**Data for this task**

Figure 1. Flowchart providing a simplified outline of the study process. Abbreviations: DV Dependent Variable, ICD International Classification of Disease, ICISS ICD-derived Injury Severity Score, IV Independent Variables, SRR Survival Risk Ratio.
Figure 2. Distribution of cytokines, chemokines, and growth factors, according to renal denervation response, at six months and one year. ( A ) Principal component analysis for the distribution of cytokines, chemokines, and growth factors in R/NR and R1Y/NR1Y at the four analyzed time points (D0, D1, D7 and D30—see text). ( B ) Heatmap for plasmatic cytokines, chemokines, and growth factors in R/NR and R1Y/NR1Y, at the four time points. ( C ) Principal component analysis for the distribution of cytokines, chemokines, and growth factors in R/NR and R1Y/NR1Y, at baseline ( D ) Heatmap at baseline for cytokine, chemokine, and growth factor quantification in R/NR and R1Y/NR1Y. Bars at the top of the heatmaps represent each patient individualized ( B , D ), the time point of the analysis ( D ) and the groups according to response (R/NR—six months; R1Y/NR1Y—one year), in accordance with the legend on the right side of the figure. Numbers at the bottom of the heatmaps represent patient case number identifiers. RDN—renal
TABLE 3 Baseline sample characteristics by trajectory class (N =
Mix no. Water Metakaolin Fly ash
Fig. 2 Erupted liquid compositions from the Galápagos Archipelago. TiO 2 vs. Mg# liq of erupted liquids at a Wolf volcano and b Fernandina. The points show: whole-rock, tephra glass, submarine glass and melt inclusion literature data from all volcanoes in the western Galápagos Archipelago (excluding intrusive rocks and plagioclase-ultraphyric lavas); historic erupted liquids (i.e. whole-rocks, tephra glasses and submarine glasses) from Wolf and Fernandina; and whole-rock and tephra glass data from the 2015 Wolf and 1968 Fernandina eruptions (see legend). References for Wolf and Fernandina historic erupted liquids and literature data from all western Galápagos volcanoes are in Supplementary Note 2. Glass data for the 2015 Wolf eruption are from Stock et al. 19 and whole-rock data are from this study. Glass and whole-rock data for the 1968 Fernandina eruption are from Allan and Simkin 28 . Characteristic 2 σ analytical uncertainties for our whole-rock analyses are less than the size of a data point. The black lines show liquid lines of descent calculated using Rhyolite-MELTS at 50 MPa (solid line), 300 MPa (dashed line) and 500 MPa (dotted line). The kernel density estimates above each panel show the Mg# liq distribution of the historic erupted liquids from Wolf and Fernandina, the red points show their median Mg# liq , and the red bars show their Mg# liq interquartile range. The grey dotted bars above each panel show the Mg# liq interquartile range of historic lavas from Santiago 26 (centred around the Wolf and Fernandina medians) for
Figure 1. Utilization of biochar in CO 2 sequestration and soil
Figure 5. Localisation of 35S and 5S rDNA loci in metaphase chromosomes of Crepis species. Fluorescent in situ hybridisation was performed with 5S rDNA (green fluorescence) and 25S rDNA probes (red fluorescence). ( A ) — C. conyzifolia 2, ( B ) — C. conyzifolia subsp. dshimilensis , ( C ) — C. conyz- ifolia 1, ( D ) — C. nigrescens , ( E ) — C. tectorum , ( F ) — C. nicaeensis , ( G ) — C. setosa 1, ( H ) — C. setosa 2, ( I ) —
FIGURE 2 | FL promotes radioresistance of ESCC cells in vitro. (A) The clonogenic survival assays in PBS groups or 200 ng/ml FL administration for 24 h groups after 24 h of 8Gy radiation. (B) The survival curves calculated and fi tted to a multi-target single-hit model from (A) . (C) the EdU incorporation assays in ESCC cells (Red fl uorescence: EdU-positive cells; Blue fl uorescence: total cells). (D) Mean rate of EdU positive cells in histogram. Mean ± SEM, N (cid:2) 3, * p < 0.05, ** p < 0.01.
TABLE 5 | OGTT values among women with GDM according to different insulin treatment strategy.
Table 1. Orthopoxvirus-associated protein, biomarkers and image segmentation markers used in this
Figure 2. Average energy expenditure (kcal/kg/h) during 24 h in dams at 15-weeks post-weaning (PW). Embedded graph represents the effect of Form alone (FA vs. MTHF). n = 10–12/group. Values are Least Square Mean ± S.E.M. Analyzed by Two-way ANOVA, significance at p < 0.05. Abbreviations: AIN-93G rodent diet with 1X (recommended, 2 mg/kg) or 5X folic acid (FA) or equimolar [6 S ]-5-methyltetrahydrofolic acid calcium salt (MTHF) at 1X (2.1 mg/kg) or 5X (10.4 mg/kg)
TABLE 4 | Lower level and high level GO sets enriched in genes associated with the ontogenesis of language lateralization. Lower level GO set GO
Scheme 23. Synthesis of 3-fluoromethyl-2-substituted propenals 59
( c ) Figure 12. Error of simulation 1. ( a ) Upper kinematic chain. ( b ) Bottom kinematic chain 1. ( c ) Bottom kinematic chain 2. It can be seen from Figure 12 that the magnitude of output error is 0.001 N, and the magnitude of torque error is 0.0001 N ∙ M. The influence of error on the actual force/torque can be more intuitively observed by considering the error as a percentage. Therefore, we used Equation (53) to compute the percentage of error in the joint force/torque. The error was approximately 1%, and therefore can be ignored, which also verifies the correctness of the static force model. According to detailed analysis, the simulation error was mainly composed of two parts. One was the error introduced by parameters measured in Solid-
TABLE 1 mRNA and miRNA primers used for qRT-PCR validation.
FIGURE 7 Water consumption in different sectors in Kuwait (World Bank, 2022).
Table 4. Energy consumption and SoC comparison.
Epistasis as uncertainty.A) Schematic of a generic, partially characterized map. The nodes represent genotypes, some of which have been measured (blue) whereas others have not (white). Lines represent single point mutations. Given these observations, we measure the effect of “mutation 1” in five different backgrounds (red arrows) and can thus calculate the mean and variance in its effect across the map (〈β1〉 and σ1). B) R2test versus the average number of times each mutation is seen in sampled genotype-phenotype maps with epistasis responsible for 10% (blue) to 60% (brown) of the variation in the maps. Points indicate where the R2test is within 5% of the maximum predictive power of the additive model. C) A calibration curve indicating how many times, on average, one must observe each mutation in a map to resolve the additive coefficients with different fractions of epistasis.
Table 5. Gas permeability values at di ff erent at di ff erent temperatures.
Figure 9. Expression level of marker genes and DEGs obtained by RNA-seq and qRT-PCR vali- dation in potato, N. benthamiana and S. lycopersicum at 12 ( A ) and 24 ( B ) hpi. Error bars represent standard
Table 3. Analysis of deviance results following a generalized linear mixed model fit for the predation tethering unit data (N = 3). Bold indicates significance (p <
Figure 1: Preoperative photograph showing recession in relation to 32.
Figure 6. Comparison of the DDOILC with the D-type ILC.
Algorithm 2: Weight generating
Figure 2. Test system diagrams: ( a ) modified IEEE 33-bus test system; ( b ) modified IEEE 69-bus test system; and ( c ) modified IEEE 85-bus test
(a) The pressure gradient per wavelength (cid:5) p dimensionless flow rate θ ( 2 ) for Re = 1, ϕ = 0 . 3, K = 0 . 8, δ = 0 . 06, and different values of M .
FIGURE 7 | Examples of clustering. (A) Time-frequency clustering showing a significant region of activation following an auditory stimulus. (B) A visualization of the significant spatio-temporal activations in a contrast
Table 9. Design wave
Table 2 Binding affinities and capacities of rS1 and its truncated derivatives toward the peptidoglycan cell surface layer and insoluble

**What the exercise asks**
I'd like the material repeated word for word, please.

**Reply**
Figure 1. Flowchart providing a simplified outline of the study process. Abbreviations: DV Dependent Variable, ICD International Classification of Disease, ICISS ICD-derived Injury Severity Score, IV Independent Variables, SRR Survival Risk Ratio.
Figure 2. Distribution of cytokines, chemokines, and growth factors, according to renal denervation response, at six months and one year. ( A ) Principal component analysis for the distribution of cytokines, chemokines, and growth factors in R/NR and R1Y/NR1Y at the four analyzed time points (D0, D1, D7 and D30—see text). ( B ) Heatmap for plasmatic cytokines, chemokines, and growth factors in R/NR and R1Y/NR1Y, at the four time points. ( C ) Principal component analysis for the distribution of cytokines, chemokines, and growth factors in R/NR and R1Y/NR1Y, at baseline ( D ) Heatmap at baseline for cytokine, chemokine, and growth factor quantification in R/NR and R1Y/NR1Y. Bars at the top of the heatmaps represent each patient individualized ( B , D ), the time point of the analysis ( D ) and the groups according to response (R/NR—six months; R1Y/NR1Y—one year), in accordance with the legend on the right side of the figure. Numbers at the bottom of the heatmaps represent patient case number identifiers. RDN—renal
TABLE 3 Baseline sample characteristics by trajectory class (N =
Mix no. Water Metakaolin Fly ash
Fig. 2 Erupted liquid compositions from the Galápagos Archipelago. TiO 2 vs. Mg# liq of erupted liquids at a Wolf volcano and b Fernandina. The points show: whole-rock, tephra glass, submarine glass and melt inclusion literature data from all volcanoes in the western Galápagos Archipelago (excluding intrusive rocks and plagioclase-ultraphyric lavas); historic erupted liquids (i.e. whole-rocks, tephra glasses and submarine glasses) from Wolf and Fernandina; and whole-rock and tephra glass data from the 2015 Wolf and 1968 Fernandina eruptions (see legend). References for Wolf and Fernandina historic erupted liquids and literature data from all western Galápagos volcanoes are in Supplementary Note 2. Glass data for the 2015 Wolf eruption are from Stock et al. 19 and whole-rock data are from this study. Glass and whole-rock data for the 1968 Fernandina eruption are from Allan and Simkin 28 . Characteristic 2 σ analytical uncertainties for our whole-rock analyses are less than the size of a data point. The black lines show liquid lines of descent calculated using Rhyolite-MELTS at 50 MPa (solid line), 300 MPa (dashed line) and 500 MPa (dotted line). The kernel density estimates above each panel show the Mg# liq distribution of the historic erupted liquids from Wolf and Fernandina, the red points show their median Mg# liq , and the red bars show their Mg# liq interquartile range. The grey dotted bars above each panel show the Mg# liq interquartile range of historic lavas from Santiago 26 (centred around the Wolf and Fernandina medians) for
Figure 1. Utilization of biochar in CO 2 sequestration and soil
Figure 5. Localisation of 35S and 5S rDNA loci in metaphase chromosomes of Crepis species. Fluorescent in situ hybridisation was performed with 5S rDNA (green fluorescence) and 25S rDNA probes (red fluorescence). ( A ) — C. conyzifolia 2, ( B ) — C. conyzifolia subsp. dshimilensis , ( C ) — C. conyz- ifolia 1, ( D ) — C. nigrescens , ( E ) — C. tectorum , ( F ) — C. nicaeensis , ( G ) — C. setosa 1, ( H ) — C. setosa 2, ( I ) —
FIGURE 2 | FL promotes radioresistance of ESCC cells in vitro. (A) The clonogenic survival assays in PBS groups or 200 ng/ml FL administration for 24 h groups after 24 h of 8Gy radiation. (B) The survival curves calculated and fi tted to a multi-target single-hit model from (A) . (C) the EdU incorporation assays in ESCC cells (Red fl uorescence: EdU-positive cells; Blue fl uorescence: total cells). (D) Mean rate of EdU positive cells in histogram. Mean ± SEM, N (cid:2) 3, * p < 0.05, ** p < 0.01.
TABLE 5 | OGTT values among women with GDM according to different insulin treatment strategy.
Table 1. Orthopoxvirus-associated protein, biomarkers and image segmentation markers used in this
Figure 2. Average energy expenditure (kcal/kg/h) during 24 h in dams at 15-weeks post-weaning (PW). Embedded graph represents the effect of Form alone (FA vs. MTHF). n = 10–12/group. Values are Least Square Mean ± S.E.M. Analyzed by Two-way ANOVA, significance at p < 0.05. Abbreviations: AIN-93G rodent diet with 1X (recommended, 2 mg/kg) or 5X folic acid (FA) or equimolar [6 S ]-5-methyltetrahydrofolic acid calcium salt (MTHF) at 1X (2.1 mg/kg) or 5X (10.4 mg/kg)
TABLE 4 | Lower level and high level GO sets enriched in genes associated with the ontogenesis of language lateralization. Lower level GO set GO
Scheme 23. Synthesis of 3-fluoromethyl-2-substituted propenals 59
( c ) Figure 12. Error of simulation 1. ( a ) Upper kinematic chain. ( b ) Bottom kinematic chain 1. ( c ) Bottom kinematic chain 2. It can be seen from Figure 12 that the magnitude of output error is 0.001 N, and the magnitude of torque error is 0.0001 N ∙ M. The influence of error on the actual force/torque can be more intuitively observed by considering the error as a percentage. Therefore, we used Equation (53) to compute the percentage of error in the joint force/torque. The error was approximately 1%, and therefore can be ignored, which also verifies the correctness of the static force model. According to detailed analysis, the simulation error was mainly composed of two parts. One was the error introduced by parameters measured in Solid-
TABLE 1 mRNA and miRNA primers used for qRT-PCR validation.
FIGURE 7 Water consumption in different sectors in Kuwait (World Bank, 2022).
Table 4. Energy consumption and SoC comparison.
Epistasis as uncertainty.A) Schematic of a generic, partially characterized map. The nodes represent genotypes, some of which have been measured (blue) whereas others have not (white). Lines represent single point mutations. Given these observations, we measure the effect of “mutation 1” in five different backgrounds (red arrows) and can thus calculate the mean and variance in its effect across the map (〈β1〉 and σ1). B) R2test versus the average number of times each mutation is seen in sampled genotype-phenotype maps with epistasis responsible for 10% (blue) to 60% (brown) of the variation in the maps. Points indicate where the R2test is within 5% of the maximum predictive power of the additive model. C) A calibration curve indicating how many times, on average, one must observe each mutation in a map to resolve the additive coefficients with different fractions of epistasis.
Table 5. Gas permeability values at di ff erent at di ff erent temperatures.
Figure 9. Expression level of marker genes and DEGs obtained by RNA-seq and qRT-PCR vali- dation in potato, N. benthamiana and S. lycopersicum at 12 ( A ) and 24 ( B ) hpi. Error bars represent standard
Table 3. Analysis of deviance results following a generalized linear mixed model fit for the predation tethering unit data (N = 3). Bold indicates significance (p <
Figure 1: Preoperative photograph showing recession in relation to 32.
Figure 6. Comparison of the DDOILC with the D-type ILC.
Algorithm 2: Weight generating
Figure 2. Test system diagrams: ( a ) modified IEEE 33-bus test system; ( b ) modified IEEE 69-bus test system; and ( c ) modified IEEE 85-bus test
(a) The pressure gradient per wavelength (cid:5) p dimensionless flow rate θ ( 2 ) for Re = 1, ϕ = 0 . 3, K = 0 . 8, δ = 0 . 06, and different values of M .
FIGURE 7 | Examples of clustering. (A) Time-frequency clustering showing a significant region of activation following an auditory stimulus. (B) A visualization of the significant spatio-temporal activations in a contrast
Table 9. Design wave
Table 2 Binding affinities and capacities of rS1 and its truncated derivatives toward the peptidoglycan cell surface layer and insoluble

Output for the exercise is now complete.